A July 20 report from Jones Lang LaSalle Real Estate Services Inc. (JLL) pegged the region’s vacancy rate for industrial space at 1.3 per cent, the highest it's been in two years. JLL attributed the increase to economic uncertainties and the downsizing of third-party logistics firms and manufacturers even as large blocks of space continued to become available.
A lack of available land and rising values have been top issues for the industrial market so far this year. Industrial land prices surged between August 2020 and June 2022 amid ultra-low interest rates and increased demand tied to the sector.
The average rent per square foot increased eight per cent to $21.95 in the second quarter of 2023 compared with the same period a year ago, according to Avison Young’s report.
When it comes to new supply, Metro Vancouver currently has 7.1 million square feet under construction across 42 projects. Roughly 80 per cent of the space under construction has been pre-leased or pre-sold, according to Kerr.
The region would need 7.7 million square feet of new or existing vacant inventory to achieve a “healthy market.” However, three to five million square feet is typically built within a year. Over the last decade, sales have outpaced new supply, Kerr said.
Business in Vancouver reported at the beginning of 2023 that there was an increasing need for large bay space in new industrial construction.
Among the 1.6 million square feet of industrial strata currently being built, 20 per cent is dedicated to large bay space. Small bay space accounts for most of the industrial strata construction at 74 per cent, according to the Avison Young report.
When asked if what is being built is matching up to what is needed in the market, Kerr said “simply, no.”
Going forward, Kerr believes industrial investment will continue throughout the year as the industrial assets remain “very liquid” in Metro Vancouver.
“By the end of the year, I think there will be some good transaction volume in the investment market. Leasing activity has recently calmed to a more traditional steady pace, and we are seeing some large industrial lease deals get done over the summer,” he said.

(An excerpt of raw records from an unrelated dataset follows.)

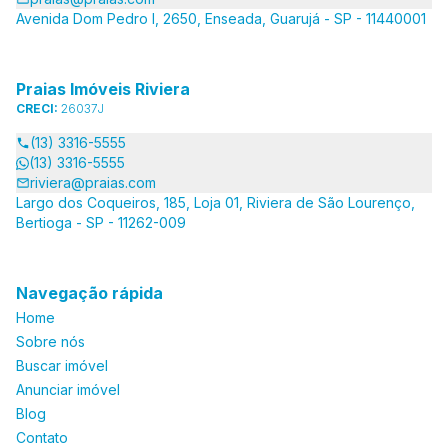
Avenida Dom Pedro I, 2650, Enseada, Guarujá - SP - 11440001
Praias Imóveis Riviera
CRECI:
26037J
(13) 3316-5555
(13) 3316-5555
riviera@praias.com
Largo dos Coqueiros, 185, Loja 01, Riviera de São Lourenço,
Bertioga - SP - 11262-009
Navegação rápida
Home
Sobre nós
Buscar imóvel
Anunciar imóvel
Blog
Contato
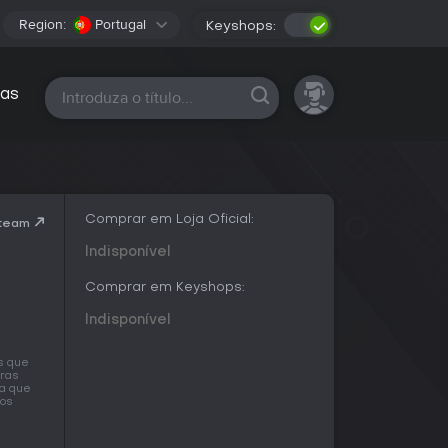
Region:
Portugal
Keyshops:
Todas as plataformas
as
Comprar em Loja Oficial:
Steam
Indisponível
Comprar em Keyshops:
Indisponível
s que
iras
ra que
mos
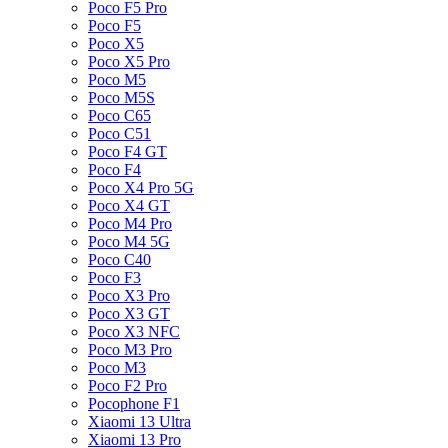
Poco F5 Pro
Poco F5
Poco X5
Poco X5 Pro
Poco M5
Poco M5S
Poco C65
Poco C51
Poco F4 GT
Poco F4
Poco X4 Pro 5G
Poco X4 GT
Poco M4 Pro
Poco M4 5G
Poco C40
Poco F3
Poco X3 Pro
Poco X3 GT
Poco X3 NFC
Poco M3 Pro
Poco M3
Poco F2 Pro
Pocophone F1
Xiaomi 13 Ultra
Xiaomi 13 Pro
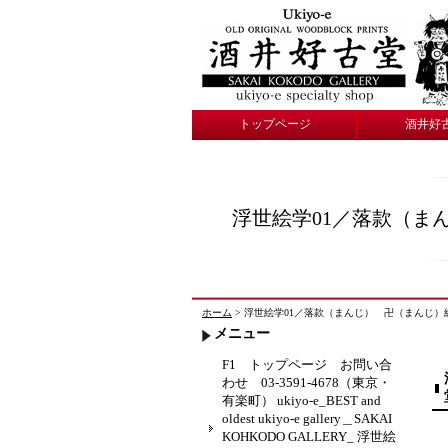
トップページ
酒井好
浮世絵学01／落款（ま
ホーム
> 浮世絵学01／落款（まんじ） 卍（まんじ）総目録 11
メニュー
F1 トップページ お問い合
わせ 03-3591-4678（東京・
有楽町） ukiyo-e_BEST and
oldest ukiyo-e gallery＿SAKAI
KOHKODO GALLERY_ 浮世絵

Notable transactions for the second quarter include SmartShop Asset Management LLC’s purchase of a 90,776-square-foot self-storage facility at 1615 Franklin St. in Vancouver.
Meanwhile, A2Z Capital acquired 79,652 square feet through the purchase of a warehouse at 9388 North Fraser Crescent in Burnaby, according to JLL.
“We believe activity in all industrial sectors (land, strata, leasing, etc.) should pick back up in September after everyone takes the much-needed holiday over the summer months,” Kerr said.